2. MPLAB X IDE のインストール
ダウンロードしたインストーラを起動すると、次のようなセットアップウィザードが起動します。
「Next >」を押して次に進みます。

ライセンスの同意画面です。
「I accept the agreement(同意する)」を選んで「Next >」を押します。

MPLAB for VS Code の紹介です。今回は使用しないため、そのまま「Next >」を押して次へ進みます。

インストールオプションの選択です。通常「Installation Directory」と「Proxy Settings」は変更せずに「Next >」を押して大丈夫です。
下の2つのチェックボックスでは、情報収集とメール通知を許可するか選択できます。チェック項目の内容は次の通りです。
□ MPLAB製品の使用状況に関する匿名情報の収集を許可します。
この情報はユーザーの要望を理解し、今後の改善の優先順位を決めるために使用されます。
□ MPLAB X を通じて 製品変更通知を受け取ることを有効にします。
これにより MPLAB X は、使用しているツールや製品の情報を MyMicrochip プロファイルに共有します。また、使用している製品に関する変更情報のメールを受け取ることに同意します。
設定は MyMicrochip アカウントでいつでも変更できます。

インストールするアプリケーションを選択します。今回は開発用途で使用するだけなので、MPLAB IPEはインストールせず、MPLAB X IDEのみをインストールします。
デバイスの選択では、PIC16F1827のような8ビットファミリのPICマイコンであれば、「8-bit MCUs」を選択します。

これでインストールする準備が完了しました。「Next >」を押してインストールを開始します。
途中でセキュリティ警告が表示された場合は、「インストール」を押して許可してください。

この画面では、コンパイラの選択を行います。8ビットPICマイコンであれば、「Install latest MPLAB XC8 compiler」を選択します。
下の「Launch MPLAB X IDE」にチェックを入れると、インストール後にMPLAB X IDEが起動します。

3. MPLAB XC8 C Compiler のインストール
続いて、MPLAB XC8 C Compiler をインストールします。「Next >」を押して次に進みます。

ライセンスの同意画面です。
「I accept the agreement(同意する)」を選んで「Next >」を押します。

Device Family Packs (DFPs) についての説明です。特に設定は必要ないので、「Next >」を押します。
Device Family Packs (DFPs) は、PICマイコンのデバイス情報パッケージで、従来XC8に含まれていたものが、自動的にMPLAB Xでインストールされるようになったという説明です。

ライセンスタイプの選択です。無料版で問題ないので「Free」を選択して、次へ進みます。

インストールするディレクトリの選択です。変更せずに次へ進みます。

コンパイラの設定です。「Apply settings to all users of this machine」をオンにすると、全てのWindowsユーザーがXC8を使えるようになります。
「Add xc8 to the PATH environment variable」は、コマンドプロンプトからXC8を使えるようにする設定です。
コマンドプロンプトから使用する予定がない場合は、「Apply settings to all users of this machine」だけチェックして次へ進みます。

これでインストールする準備が完了しました。「Next >」を押してインストールを開始します。

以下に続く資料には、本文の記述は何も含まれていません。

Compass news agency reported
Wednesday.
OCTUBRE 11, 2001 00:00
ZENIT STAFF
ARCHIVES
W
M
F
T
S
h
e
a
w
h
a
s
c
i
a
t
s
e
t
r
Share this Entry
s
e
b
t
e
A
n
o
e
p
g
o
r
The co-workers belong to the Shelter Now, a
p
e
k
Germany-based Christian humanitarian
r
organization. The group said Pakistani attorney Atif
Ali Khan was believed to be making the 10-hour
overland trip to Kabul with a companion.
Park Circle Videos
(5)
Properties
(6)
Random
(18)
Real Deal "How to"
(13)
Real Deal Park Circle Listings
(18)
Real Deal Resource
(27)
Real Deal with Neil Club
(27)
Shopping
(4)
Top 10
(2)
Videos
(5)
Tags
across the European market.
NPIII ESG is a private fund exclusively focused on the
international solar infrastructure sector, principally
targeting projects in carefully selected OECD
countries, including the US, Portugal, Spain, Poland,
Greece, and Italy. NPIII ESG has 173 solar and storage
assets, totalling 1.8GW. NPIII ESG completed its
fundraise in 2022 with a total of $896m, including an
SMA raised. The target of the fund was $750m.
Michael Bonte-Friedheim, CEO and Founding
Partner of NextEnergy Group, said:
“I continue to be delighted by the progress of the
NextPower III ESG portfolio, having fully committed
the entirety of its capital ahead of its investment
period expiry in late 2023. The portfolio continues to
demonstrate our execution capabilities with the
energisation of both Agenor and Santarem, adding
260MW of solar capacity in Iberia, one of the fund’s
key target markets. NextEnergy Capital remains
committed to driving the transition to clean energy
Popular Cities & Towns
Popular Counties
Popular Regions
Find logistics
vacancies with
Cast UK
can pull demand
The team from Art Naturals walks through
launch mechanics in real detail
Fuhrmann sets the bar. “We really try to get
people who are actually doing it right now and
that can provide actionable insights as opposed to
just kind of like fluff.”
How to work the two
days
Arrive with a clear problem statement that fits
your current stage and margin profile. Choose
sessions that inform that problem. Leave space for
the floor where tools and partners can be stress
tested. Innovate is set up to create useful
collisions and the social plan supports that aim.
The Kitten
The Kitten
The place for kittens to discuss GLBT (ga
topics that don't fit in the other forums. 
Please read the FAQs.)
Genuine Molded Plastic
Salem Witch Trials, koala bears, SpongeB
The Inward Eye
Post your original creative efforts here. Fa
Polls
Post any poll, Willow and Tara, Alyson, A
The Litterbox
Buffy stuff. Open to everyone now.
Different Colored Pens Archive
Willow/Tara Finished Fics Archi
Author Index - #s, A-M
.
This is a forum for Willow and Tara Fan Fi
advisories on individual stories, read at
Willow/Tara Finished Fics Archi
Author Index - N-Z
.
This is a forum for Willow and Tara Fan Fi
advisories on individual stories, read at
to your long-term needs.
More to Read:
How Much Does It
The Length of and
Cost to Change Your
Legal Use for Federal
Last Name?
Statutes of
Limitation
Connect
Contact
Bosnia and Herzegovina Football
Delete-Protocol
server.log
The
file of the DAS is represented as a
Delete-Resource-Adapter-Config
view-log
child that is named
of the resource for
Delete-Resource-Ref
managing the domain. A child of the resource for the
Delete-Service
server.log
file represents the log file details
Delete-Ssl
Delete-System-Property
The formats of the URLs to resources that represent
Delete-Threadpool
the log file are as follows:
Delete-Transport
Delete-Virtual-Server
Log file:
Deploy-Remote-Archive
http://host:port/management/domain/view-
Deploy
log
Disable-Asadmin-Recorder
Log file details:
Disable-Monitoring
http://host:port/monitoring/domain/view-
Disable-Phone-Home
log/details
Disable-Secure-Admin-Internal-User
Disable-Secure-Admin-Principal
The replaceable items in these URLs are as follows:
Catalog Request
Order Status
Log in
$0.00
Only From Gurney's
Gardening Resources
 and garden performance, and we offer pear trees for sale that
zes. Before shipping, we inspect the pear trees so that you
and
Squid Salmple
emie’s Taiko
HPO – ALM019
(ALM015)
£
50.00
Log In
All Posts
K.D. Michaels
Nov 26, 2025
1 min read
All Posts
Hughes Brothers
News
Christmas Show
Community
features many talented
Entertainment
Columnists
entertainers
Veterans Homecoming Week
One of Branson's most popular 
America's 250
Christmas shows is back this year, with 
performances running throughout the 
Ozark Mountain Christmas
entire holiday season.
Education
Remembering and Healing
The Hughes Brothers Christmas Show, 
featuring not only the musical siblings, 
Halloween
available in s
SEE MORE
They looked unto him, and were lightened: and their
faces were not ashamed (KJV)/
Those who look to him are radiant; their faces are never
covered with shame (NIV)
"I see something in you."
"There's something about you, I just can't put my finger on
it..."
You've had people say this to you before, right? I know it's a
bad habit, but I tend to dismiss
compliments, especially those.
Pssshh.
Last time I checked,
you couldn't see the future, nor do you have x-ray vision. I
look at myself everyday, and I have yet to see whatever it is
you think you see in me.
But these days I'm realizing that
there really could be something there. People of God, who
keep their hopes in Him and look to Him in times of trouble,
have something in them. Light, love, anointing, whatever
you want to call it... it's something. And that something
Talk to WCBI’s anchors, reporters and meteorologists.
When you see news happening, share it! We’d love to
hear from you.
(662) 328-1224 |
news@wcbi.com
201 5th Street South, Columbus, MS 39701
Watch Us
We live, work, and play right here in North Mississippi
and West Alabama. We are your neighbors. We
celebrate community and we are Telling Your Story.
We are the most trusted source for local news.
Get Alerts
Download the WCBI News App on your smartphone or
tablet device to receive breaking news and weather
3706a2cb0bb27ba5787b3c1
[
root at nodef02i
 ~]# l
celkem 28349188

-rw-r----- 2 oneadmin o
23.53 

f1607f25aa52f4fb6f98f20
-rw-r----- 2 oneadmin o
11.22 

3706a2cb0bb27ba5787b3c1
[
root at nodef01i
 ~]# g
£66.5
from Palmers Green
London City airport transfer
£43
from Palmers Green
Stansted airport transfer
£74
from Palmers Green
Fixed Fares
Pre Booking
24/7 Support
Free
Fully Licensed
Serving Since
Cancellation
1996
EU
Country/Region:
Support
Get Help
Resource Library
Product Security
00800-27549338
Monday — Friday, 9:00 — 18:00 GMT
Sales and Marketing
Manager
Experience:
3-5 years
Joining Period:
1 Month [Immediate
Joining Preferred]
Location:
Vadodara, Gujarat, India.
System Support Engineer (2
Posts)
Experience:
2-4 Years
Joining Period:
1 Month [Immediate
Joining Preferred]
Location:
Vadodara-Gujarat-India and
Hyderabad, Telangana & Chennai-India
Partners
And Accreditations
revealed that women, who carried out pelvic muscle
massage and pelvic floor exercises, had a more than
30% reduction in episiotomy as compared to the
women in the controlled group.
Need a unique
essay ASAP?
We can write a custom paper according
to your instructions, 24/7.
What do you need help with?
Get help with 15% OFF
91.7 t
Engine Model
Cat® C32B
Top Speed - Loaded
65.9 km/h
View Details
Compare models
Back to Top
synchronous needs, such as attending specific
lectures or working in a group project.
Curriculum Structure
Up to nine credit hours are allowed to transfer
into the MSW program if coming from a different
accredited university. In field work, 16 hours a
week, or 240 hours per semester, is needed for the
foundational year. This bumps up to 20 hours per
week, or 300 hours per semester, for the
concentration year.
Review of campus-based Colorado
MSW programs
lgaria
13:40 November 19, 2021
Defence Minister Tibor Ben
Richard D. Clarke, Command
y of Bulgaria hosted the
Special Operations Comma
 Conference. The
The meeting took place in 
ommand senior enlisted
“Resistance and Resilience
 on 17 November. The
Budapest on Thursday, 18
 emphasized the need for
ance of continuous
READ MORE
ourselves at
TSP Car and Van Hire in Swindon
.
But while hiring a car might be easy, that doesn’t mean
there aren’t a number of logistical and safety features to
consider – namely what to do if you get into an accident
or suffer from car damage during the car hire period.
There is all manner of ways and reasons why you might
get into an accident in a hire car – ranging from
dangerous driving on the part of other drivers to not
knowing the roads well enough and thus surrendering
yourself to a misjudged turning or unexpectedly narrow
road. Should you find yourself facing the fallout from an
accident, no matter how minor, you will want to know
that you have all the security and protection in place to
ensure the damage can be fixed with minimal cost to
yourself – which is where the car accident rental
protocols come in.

有料ライセンスの紹介です。無料版の場合は「Next >」を押して次に進みます。

「Finish」を押してセットアップウィザードを終了します。

4. インストール完了
これで「MPLAB X IDE」と「MPLAB XC8 Compiler」のインストールが完了しました。ソフトを起動すると、次のような画面になります。

おわりに
この記事では、「MPLAB X IDE」と「MPLAB XC8 Compiler」のインストール手順について紹介しました。
PICマイコンをこれから使い始める方の参考になれば幸いです。最後まで読んでいただき、ありがとうございました。